The Cost of Garbage Collection for State Machine Replication
Zhiying Liang, Vahab Jabrayilov, Aleksey Charapko, Abutalib Aghayev
TL;DR
The paper tackles the problem of GC overhead in cloud-based state machine replication by building Replicant, a MultiPaxos-based in-memory KV store, in C++, Java, Rust, and Go and evaluating it under realistic AWS/YCSB workloads. It combines architectural design, implementation choices, and extensive experiments to quantify how GC affects throughput and tail latency, especially under memory and vCPU constraints. The key contributions are (1) a modular Replicant design implemented across four languages, (2) a systematic comparison of GC vs manual memory management in a production-like SMR system, and (3) practical insights into how language choice impacts long-term cloud costs and performance under cloud virtualization. The findings indicate that manual memory management can yield 1–2 orders of magnitude throughput benefits in tight tail-latency regimes and that cloud systems built with GC risk higher cloud costs and degraded tail latency at scale, guiding decisions for cloud system design and language selection.
Abstract
State Machine Replication (SMR) protocols form the backbone of many distributed systems. Enterprises and startups increasingly build their distributed systems on the cloud due to its many advantages, such as scalability and cost-effectiveness. One of the first technical questions companies face when building a system on the cloud is which programming language to use. Among many factors that go into this decision is whether to use a language with garbage collection (GC), such as Java or Go, or a language with manual memory management, such as C++ or Rust. Today, companies predominantly prefer languages with GC, like Go, Kotlin, or even Python, due to ease of development; however, there is no free lunch: GC costs resources (memory and CPU) and performance (long tail latencies due to GC pauses). While there have been anecdotal reports of reduced cloud cost and improved tail latencies when switching from a language with GC to a language with manual memory management, so far, there has not been a systematic study of the GC overhead of running an SMR-based cloud system.

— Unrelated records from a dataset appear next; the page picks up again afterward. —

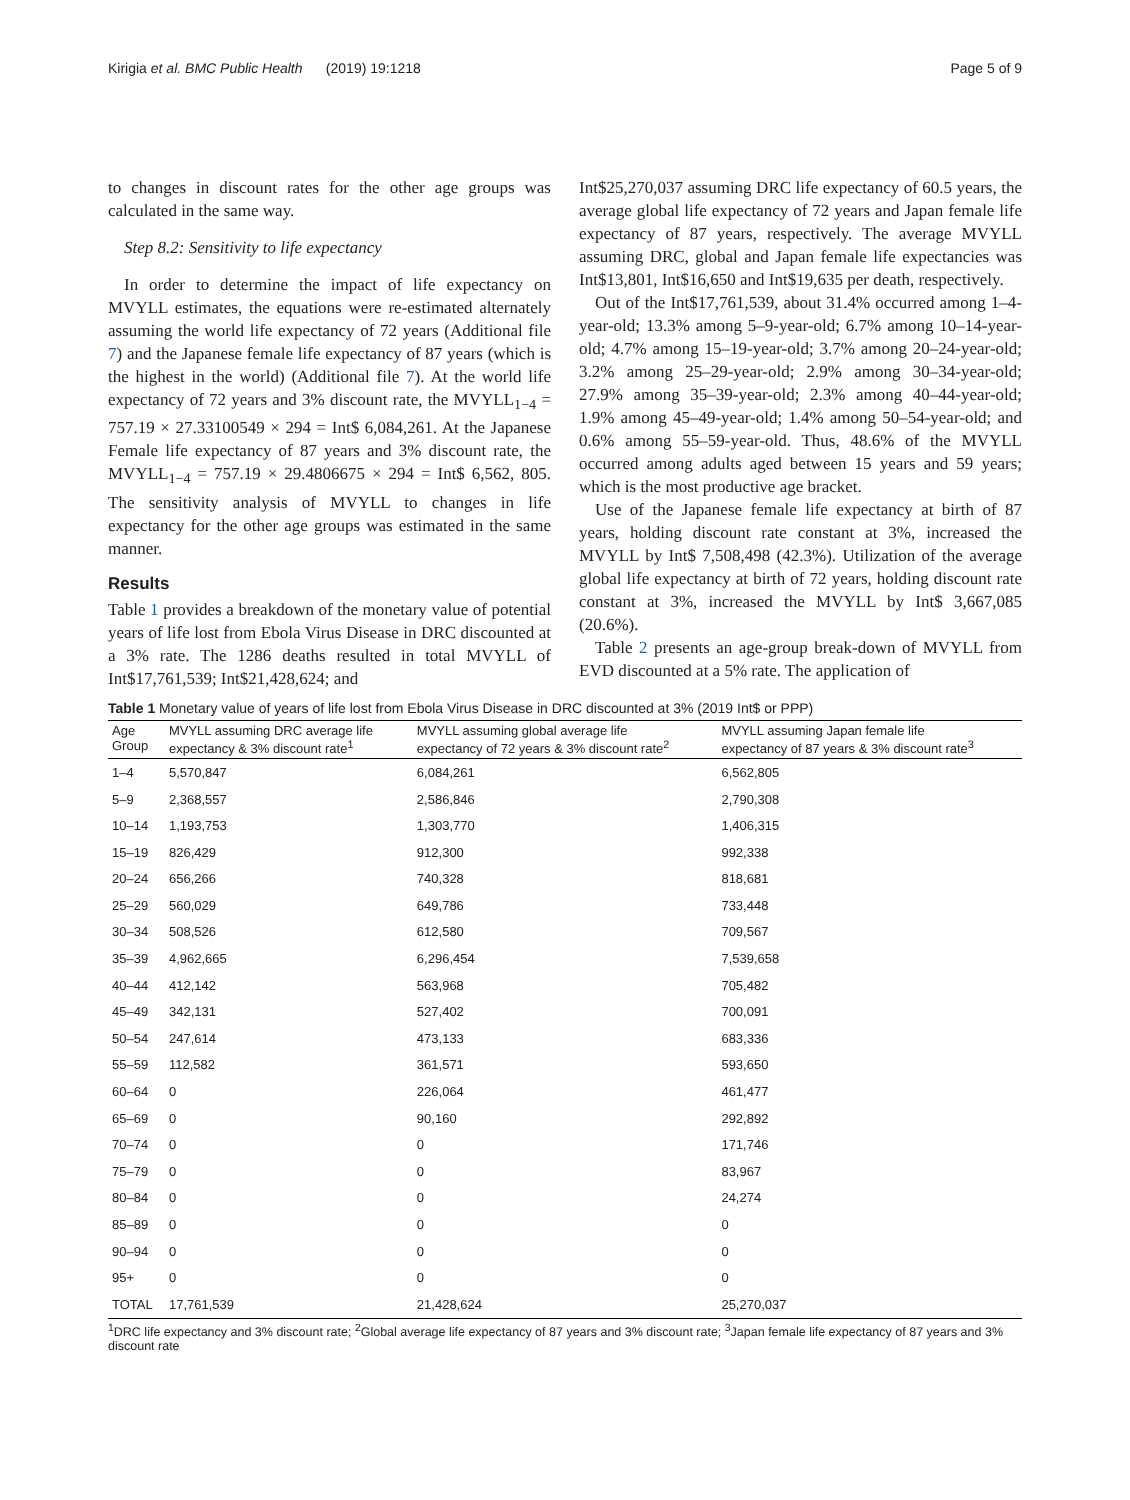Kirigia et al. BMC Public Health (2019) 19:1218 Page 5 of 9
to changes in discount rates for the other age groups was calculated in the same way.
Step 8.2: Sensitivity to life expectancy
In order to determine the impact of life expectancy on MVYLL estimates, the equations were re-estimated alternately assuming the world life expectancy of 72 years (Additional file 7) and the Japanese female life expectancy of 87 years (which is the highest in the world) (Additional file 7). At the world life expectancy of 72 years and 3% discount rate, the MVYLL<sub>1−4</sub> = 757.19 × 27.33100549 × 294 = Int$ 6,084,261. At the Japanese Female life expectancy of 87 years and 3% discount rate, the MVYLL<sub>1−4</sub> = 757.19 × 29.4806675 × 294 = Int$ 6,562, 805. The sensitivity analysis of MVYLL to changes in life expectancy for the other age groups was estimated in the same manner.
Results
Table 1 provides a breakdown of the monetary value of potential years of life lost from Ebola Virus Disease in DRC discounted at a 3% rate. The 1286 deaths resulted in total MVYLL of Int$17,761,539; Int$21,428,624; and
Int$25,270,037 assuming DRC life expectancy of 60.5 years, the average global life expectancy of 72 years and Japan female life expectancy of 87 years, respectively. The average MVYLL assuming DRC, global and Japan female life expectancies was Int$13,801, Int$16,650 and Int$19,635 per death, respectively.
Out of the Int$17,761,539, about 31.4% occurred among 1–4-year-old; 13.3% among 5–9-year-old; 6.7% among 10–14-year-old; 4.7% among 15–19-year-old; 3.7% among 20–24-year-old; 3.2% among 25–29-year-old; 2.9% among 30–34-year-old; 27.9% among 35–39-year-old; 2.3% among 40–44-year-old; 1.9% among 45–49-year-old; 1.4% among 50–54-year-old; and 0.6% among 55–59-year-old. Thus, 48.6% of the MVYLL occurred among adults aged between 15 years and 59 years; which is the most productive age bracket.
Use of the Japanese female life expectancy at birth of 87 years, holding discount rate constant at 3%, increased the MVYLL by Int$ 7,508,498 (42.3%). Utilization of the average global life expectancy at birth of 72 years, holding discount rate constant at 3%, increased the MVYLL by Int$ 3,667,085 (20.6%).
Table 2 presents an age-group break-down of MVYLL from EVD discounted at a 5% rate. The application of
Table 1 Monetary value of years of life lost from Ebola Virus Disease in DRC discounted at 3% (2019 Int$ or PPP)
| Age Group | MVYLL assuming DRC average life expectancy & 3% discount rate<sup>1</sup> | MVYLL assuming global average life expectancy of 72 years & 3% discount rate<sup>2</sup> | MVYLL assuming Japan female life expectancy of 87 years & 3% discount rate<sup>3</sup> |
| --- | --- | --- | --- |
| 1–4 | 5,570,847 | 6,084,261 | 6,562,805 |
| 5–9 | 2,368,557 | 2,586,846 | 2,790,308 |
| 10–14 | 1,193,753 | 1,303,770 | 1,406,315 |
| 15–19 | 826,429 | 912,300 | 992,338 |
| 20–24 | 656,266 | 740,328 | 818,681 |
| 25–29 | 560,029 | 649,786 | 733,448 |
| 30–34 | 508,526 | 612,580 | 709,567 |
| 35–39 | 4,962,665 | 6,296,454 | 7,539,658 |
| 40–44 | 412,142 | 563,968 | 705,482 |
| 45–49 | 342,131 | 527,402 | 700,091 |
| 50–54 | 247,614 | 473,133 | 683,336 |
| 55–59 | 112,582 | 361,571 | 593,650 |
| 60–64 | 0 | 226,064 | 461,477 |
| 65–69 | 0 | 90,160 | 292,892 |
| 70–74 | 0 | 0 | 171,746 |
| 75–79 | 0 | 0 | 83,967 |
| 80–84 | 0 | 0 | 24,274 |
| 85–89 | 0 | 0 | 0 |
| 90–94 | 0 | 0 | 0 |
| 95+ | 0 | 0 | 0 |
| TOTAL | 17,761,539 | 21,428,624 | 25,270,037 |
<sup>1</sup> DRC life expectancy and 3% discount rate; <sup>2</sup>Global average life expectancy of 87 years and 3% discount rate; <sup>3</sup>Japan female life expectancy of 87 years and 3% discount rate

This paper studies the overhead of running an SMR-based cloud system written in a language with GC. To this end, we design from scratch a canonical SMR system -- a MultiPaxos-based replicated in-memory key-value store -- and we implement it in C++, Java, Rust, and Go. We compare the performance and resource usage of these implementations when running on the cloud under different workloads and resource constraints and report our results. Our findings have implications for the design of cloud systems.